The real story is the leverage flywheel. Over the past day, $2.53 billion in positions were liquidated, per CoinGlass—$2.41 billion of that was longs. Ethereum accounted for nearly half the wipeout at $1.14 billion, with Bitcoin next at $765 million. When long positioning gets heavy, thin weekend liquidity and liquidation engines do the rest: cascading sells hit order books, spreads widen, and bids retreat. Prices don’t just move; they’re pushed by forced flow.
A few signals underscore that reflexivity: - Sentiment flipped hard.

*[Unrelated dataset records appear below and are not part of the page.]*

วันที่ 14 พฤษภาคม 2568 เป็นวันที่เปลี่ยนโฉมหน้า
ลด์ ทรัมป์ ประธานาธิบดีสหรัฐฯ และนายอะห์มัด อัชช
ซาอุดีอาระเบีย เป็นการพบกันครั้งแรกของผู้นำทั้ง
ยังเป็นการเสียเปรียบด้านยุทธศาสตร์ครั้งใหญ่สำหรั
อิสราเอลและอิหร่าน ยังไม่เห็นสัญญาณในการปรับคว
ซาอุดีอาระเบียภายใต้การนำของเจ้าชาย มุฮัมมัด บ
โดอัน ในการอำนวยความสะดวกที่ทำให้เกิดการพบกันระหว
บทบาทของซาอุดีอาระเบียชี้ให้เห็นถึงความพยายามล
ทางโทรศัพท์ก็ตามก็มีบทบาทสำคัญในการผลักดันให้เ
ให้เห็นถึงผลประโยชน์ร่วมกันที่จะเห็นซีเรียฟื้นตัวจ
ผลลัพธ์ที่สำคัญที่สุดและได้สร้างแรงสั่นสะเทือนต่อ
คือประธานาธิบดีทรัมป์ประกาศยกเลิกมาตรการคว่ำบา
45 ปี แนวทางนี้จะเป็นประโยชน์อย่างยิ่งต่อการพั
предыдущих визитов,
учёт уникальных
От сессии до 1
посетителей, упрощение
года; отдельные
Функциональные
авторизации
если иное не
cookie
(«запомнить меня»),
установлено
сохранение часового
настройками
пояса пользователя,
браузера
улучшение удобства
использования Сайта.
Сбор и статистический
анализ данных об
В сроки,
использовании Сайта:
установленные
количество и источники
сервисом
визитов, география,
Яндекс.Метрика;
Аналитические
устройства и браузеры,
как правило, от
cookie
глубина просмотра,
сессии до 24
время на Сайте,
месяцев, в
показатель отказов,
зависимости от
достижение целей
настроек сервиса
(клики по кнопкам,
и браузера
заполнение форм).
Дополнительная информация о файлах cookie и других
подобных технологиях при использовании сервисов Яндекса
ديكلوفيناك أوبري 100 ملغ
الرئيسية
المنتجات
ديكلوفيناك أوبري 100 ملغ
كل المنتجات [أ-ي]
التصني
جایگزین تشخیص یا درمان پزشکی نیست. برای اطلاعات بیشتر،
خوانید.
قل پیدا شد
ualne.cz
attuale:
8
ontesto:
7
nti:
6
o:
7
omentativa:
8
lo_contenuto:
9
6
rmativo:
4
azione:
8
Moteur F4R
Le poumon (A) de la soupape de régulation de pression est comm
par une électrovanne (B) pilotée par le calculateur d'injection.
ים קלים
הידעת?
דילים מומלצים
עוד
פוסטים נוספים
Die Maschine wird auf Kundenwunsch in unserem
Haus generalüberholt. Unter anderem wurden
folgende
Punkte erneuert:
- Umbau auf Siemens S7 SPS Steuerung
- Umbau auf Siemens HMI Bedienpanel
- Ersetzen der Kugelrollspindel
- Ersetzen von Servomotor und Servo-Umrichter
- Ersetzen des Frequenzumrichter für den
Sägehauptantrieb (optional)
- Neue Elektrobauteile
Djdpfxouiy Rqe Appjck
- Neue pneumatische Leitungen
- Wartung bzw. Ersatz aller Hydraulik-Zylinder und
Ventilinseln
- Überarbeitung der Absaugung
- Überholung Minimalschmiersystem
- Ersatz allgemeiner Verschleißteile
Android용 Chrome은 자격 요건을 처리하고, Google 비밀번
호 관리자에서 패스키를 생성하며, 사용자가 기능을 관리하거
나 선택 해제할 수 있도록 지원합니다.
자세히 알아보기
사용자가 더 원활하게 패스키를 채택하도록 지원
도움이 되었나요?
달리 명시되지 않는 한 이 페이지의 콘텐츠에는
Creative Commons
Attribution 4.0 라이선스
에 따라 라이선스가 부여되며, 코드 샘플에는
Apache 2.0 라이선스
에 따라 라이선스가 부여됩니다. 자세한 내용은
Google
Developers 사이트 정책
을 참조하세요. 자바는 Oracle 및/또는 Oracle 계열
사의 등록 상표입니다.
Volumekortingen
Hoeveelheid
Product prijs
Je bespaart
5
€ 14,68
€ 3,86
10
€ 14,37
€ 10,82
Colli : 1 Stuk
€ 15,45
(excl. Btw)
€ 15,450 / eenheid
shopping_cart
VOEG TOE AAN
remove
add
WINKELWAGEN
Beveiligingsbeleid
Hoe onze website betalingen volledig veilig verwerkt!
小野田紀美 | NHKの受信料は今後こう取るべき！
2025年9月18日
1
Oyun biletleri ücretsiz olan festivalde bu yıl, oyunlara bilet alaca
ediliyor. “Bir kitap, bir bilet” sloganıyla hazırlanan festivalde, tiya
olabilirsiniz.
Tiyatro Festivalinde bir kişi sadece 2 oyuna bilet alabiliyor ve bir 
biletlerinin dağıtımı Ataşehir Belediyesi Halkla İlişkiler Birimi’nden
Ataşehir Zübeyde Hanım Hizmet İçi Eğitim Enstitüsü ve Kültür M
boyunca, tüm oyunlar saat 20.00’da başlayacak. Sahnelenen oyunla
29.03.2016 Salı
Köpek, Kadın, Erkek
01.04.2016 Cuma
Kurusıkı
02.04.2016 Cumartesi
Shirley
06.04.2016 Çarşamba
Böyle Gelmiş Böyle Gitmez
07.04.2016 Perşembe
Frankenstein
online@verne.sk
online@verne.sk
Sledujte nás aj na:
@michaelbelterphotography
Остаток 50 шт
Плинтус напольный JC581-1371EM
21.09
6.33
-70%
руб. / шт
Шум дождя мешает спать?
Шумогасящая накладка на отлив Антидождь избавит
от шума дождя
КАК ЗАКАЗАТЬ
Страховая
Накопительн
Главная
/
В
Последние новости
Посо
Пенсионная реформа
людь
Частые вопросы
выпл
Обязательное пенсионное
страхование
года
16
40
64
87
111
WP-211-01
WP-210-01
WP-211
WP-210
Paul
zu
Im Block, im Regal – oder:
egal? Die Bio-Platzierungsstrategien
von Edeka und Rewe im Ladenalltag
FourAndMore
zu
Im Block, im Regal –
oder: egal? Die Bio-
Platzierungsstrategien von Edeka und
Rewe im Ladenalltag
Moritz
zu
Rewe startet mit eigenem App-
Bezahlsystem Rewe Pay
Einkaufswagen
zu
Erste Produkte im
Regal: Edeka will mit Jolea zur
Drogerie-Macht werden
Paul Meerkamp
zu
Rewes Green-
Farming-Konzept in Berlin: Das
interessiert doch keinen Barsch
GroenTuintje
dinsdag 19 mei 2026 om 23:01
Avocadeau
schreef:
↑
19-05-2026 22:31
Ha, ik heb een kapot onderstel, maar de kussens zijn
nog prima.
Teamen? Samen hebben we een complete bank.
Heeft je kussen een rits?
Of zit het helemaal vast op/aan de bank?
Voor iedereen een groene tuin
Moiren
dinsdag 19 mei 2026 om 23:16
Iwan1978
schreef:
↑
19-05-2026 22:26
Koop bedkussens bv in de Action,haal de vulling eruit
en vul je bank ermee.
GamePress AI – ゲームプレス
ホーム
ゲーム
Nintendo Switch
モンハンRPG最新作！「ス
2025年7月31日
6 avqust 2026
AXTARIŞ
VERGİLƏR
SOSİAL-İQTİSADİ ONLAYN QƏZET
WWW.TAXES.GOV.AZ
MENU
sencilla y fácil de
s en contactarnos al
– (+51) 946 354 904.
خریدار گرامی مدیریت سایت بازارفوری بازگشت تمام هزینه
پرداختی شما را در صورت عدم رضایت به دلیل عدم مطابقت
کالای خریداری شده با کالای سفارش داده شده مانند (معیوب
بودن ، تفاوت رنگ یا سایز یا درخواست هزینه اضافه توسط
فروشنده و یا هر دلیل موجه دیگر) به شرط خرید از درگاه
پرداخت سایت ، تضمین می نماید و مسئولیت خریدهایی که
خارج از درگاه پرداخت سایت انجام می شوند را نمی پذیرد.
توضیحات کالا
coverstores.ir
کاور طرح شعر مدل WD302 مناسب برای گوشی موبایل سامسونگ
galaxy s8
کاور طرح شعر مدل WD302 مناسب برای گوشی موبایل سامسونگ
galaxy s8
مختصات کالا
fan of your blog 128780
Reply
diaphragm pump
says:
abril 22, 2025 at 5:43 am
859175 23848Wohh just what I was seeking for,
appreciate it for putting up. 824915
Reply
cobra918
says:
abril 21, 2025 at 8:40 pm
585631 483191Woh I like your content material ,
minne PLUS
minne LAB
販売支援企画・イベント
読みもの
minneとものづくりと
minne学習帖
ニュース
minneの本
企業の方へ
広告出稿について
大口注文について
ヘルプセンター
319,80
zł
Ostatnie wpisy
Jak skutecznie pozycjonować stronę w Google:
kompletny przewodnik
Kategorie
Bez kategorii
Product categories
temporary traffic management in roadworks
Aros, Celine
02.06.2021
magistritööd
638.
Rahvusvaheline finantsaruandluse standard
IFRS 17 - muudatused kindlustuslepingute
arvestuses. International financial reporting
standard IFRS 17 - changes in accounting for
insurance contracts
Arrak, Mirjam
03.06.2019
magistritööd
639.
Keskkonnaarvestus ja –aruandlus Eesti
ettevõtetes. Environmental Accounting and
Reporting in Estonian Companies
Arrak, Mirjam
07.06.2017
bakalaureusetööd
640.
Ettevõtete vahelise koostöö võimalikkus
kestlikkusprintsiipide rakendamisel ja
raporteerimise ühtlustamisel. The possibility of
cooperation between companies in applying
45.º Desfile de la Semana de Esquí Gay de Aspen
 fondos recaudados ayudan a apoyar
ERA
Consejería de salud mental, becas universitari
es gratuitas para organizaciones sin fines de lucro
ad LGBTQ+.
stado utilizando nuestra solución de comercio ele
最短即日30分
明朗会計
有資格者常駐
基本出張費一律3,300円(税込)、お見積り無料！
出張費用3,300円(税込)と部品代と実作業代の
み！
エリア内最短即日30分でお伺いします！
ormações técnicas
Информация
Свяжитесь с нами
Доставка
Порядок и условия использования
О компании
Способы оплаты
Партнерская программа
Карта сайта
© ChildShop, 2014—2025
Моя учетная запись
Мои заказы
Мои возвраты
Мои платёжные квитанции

On Myriad, a prediction market owned by Dastan, traders now price nearly a 65% chance that BTC tags $69,000 before reclaiming $100,000—odds that jumped 22% in a day. That probability shift says traders are responding to the tape as much as any fundamental. - Spot flows turned risk‑off. U.S. spot Bitcoin ETFs saw nearly $1.5 billion exit over the past week, while Ethereum ETFs shed $327 million. When vehicles built for low‑friction exposure become sources of consistent outflows, dealers and APs tend to de‑risk inventory and hedge more aggressively, exacerbating downside in derivatives where leverage concentrates.
Macro doesn’t help. A partial U.S. government shutdown began early Saturday, and anxiety around an AI‑driven equity bubble lingers. Even classic havens whipsawed: gold and silver printed new all‑time highs this week before both fell sharply on Friday, with silver diving more than 31% during U.S. trading hours. That kind of cross‑asset volatility usually tightens risk limits across desks, shrinking crypto’s available liquidity just as stops and liquidations kick in.
What matters next is microstructure, not narratives. If liquidations were the accelerant, watch for: - Open interest reset: Further OI bleed would suggest the forced‑seller cohort is clearing, often a prerequisite for stabilization. - Basis and funding: Persistently negative or flat funding can mark a cleaner slate; flip‑flopping reads as unstable positioning. - ETF flow inflection: Even a pause in outflows can calm hedging pressure and allow spot to lead again.
There’s a behavioral layer here that practitioners recognize. Leverage invites overconfidence, and after months of trend persistence, many traders start sizing into “buy‑the‑dip” playbooks. When that meets weekend books and risk‑off macro, the market turns from a price discovery venue into a liquidation conveyor belt. Exchanges design robust engines to protect solvency, but the side effect is a reflexive sell program that rarely cares about fair value. Retail often learns that lesson late; professionals try to avoid learning it twice.
None of this reads as a structural break for the asset class; it reads as a positioning purge under stress. If the cascade slows, crypto typically rebuilds from the spot and ETF flows up, not from perps. Until then, respect the mechanics—because the mechanics are running the show.